» Document passage:
++++++
The rapid losses have left some schools stunned.

This school year, five buildings (not counting a specialneeds school) have 200 or fewer students. Three are operating at less than half of their capacity. Twenty-two lost at least 100 students from last year to this school year.

Medary Elementary, a hulking, castle-like school in the University District, is the district’s smallest school, with 142 students.

It’s operating at about 38 percent of its capacity. Three classrooms are empty.

Teachers, some of whom have only 12 students, say they’re not dwelling on whether the district will shut Medary.

“We don’t talk about that. It’s not something over which we have any say,” said Carol Neague, a special-education teacher. “Worrying about it isn’t going to change it.”

Linden Park Alternative Elementary - which was on the school-closing task force’s “watch list” to possibly close if enrollment kept slipping - is down from about 290 kids four years ago to about 170 now. The school could hold as many as 350 children.

But neither Medary nor Moler nor Linden Park will necessarily close.

Part of the newly revived task force’s charge is to choose where new and innovative programs should go. A separate committee already has suggested that the district try some new things, including technology-focused schools and a high school for high-achieving students. So if the task force thinks Medary would be a great place to start a new program, it could be safe from closure.

“Our focus right now is on identifying the programs and identifying the innovation we want to implement,” said John Stanford, special assistant to the superintendent.
++++++
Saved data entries
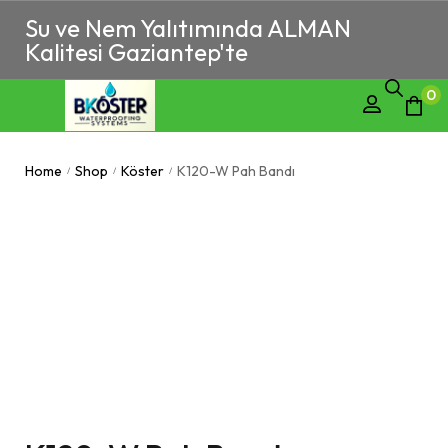
Su ve Nem Yalıtımında ALMAN
Kalitesi Gaziantep'te
0
Home
Shop
Köster
K120-W Pah Bandı
/
/
/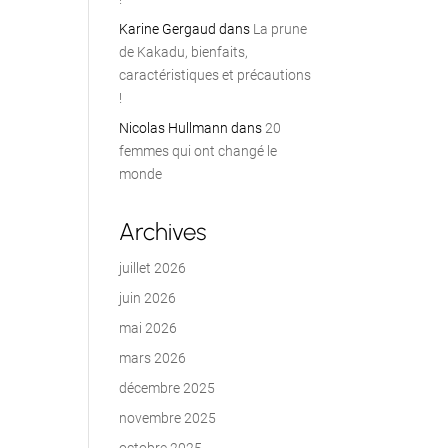
Karine Gergaud
dans
La prune
de Kakadu, bienfaits,
caractéristiques et précautions
!
Nicolas Hullmann
dans
20
femmes qui ont changé le
monde
Archives
juillet 2026
juin 2026
mai 2026
mars 2026
décembre 2025
novembre 2025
++++++
» Things to do:
1/ In the passage on falling school enrollment, how many students does Medary Elementary have?
2/ Using the passage on falling school enrollment, explain why Medary could avoid closure despite its low enrollment.
3/ Continue the passage on falling school enrollment from its last sentence.

» Answers for the tasks:
1/ Medary Elementary has 142 students.

2/ The revived task force is charged with choosing where new and innovative programs should go. If it decides Medary would be a good place to start a new program, the school could be safe from closure.

3/
A major part of the task force’s work will be re-evaluating the next phase of the Facilities Master Plan, the project to rebuild or renovate all district schools. The first portion was funded by the state and a $392 million bond issue approved by district voters in 2002.

Already, the district has revamped the plan in light of shifting enrollment, and it’ll do so again before it seeks voter approval of the next phase.

Meanwhile, the schools that have shrunk the most are trying to market themselves to parents. At Moler, Hightower-Blake launched an effort at the beginning of the school year.

“The bottom line was to keep what I already had. I did some promotions about being the best-keep secret in Columbus Public Schools,” she said.

The principal posted fliers, took out ads and touted the high points of coming to a small school.

But for now, the staff must go on about the daily business of teaching children, Hightower-Blake said. The same is true at Medary.

“I’m a lot like (Ohio State University football coach) Jim Tressel,” said Medary Principal Barbara Edwards. “I’m not thinking about next year. I’m thinking about the football game now.”